Parlamento debate e vota esta sexta-feira os projetos apresentados pelos partidos.
O Parlamento debate e vota esta sexta-feira projetos do CDS-PP e Chega que visam proibir o hastear de bandeiras de "movimentos ideológicos", associações civis, clubes desportivos ou de outros países em edifícios públicos.
Os dois partidos querem proibir a colocação nos edifícios do Estado, da administração central, das autarquias, militares e de forças de segurança, empresas públicas, monumentos e escolas de bandeiras que representem "movimentos ideológicos, partidários ou reivindicativos", de clubes desportivos e eventos particulares e também de bandeiras de outros países, salvo em contextos oficiais.

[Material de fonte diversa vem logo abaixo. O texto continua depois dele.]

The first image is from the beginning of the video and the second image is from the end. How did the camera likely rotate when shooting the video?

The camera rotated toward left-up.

Chega e CDS-PP querem que nesses edifícios seja hasteada penas a bandeira nacional, a da União Europeia, bem como as bandeiras institucionais e heráldicas relativas a cada entidade.

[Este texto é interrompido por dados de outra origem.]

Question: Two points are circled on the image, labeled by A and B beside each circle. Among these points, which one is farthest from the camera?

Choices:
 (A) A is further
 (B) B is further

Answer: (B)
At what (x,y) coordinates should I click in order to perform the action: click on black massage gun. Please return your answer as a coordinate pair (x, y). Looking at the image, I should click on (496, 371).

Enquanto o CDS-PP prevê infrações disciplinares ou administrativas, nos termos da lei geral, quando estas normas não forem cumpridas, o Chega propõe contraordenações.
João Almeida, do CDS-PP, partido que agendou o debate, indicou, em declarações aos jornalistas, que a iniciativa "tem como objetivo honrar os símbolos nacionais e a identidade das instituições".

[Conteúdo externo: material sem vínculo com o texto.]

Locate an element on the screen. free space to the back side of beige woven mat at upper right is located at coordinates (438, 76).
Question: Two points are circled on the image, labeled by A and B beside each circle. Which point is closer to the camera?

Os centristas querem evitar polémicas à volta do hastear de bandeiras "e clarificar que um edifício público deve representar aquilo que é o país e o serviço que serve".
"Não há da nossa parte o objetivo de criar um problema relativamente a algum tipo de bandeiras. Não ignoramos que nos últimos anos houve várias polémicas políticas, até muitas vezes em órgãos autárquicos, sobre o hastear de bandeiras, e não é para isso que servem as bandeiras nos edifícios públicos, para se andar a votar nas assembleias municipais por um voto ou por dois, se se vai hastear a bandeira deste país ou daquele, desta ou daquela causa, deste ou daquele clube, isso não faz sentido nenhum", defendeu, recusando que as bandeiras sejam usadas para "guerras de maiorias ou de minorias".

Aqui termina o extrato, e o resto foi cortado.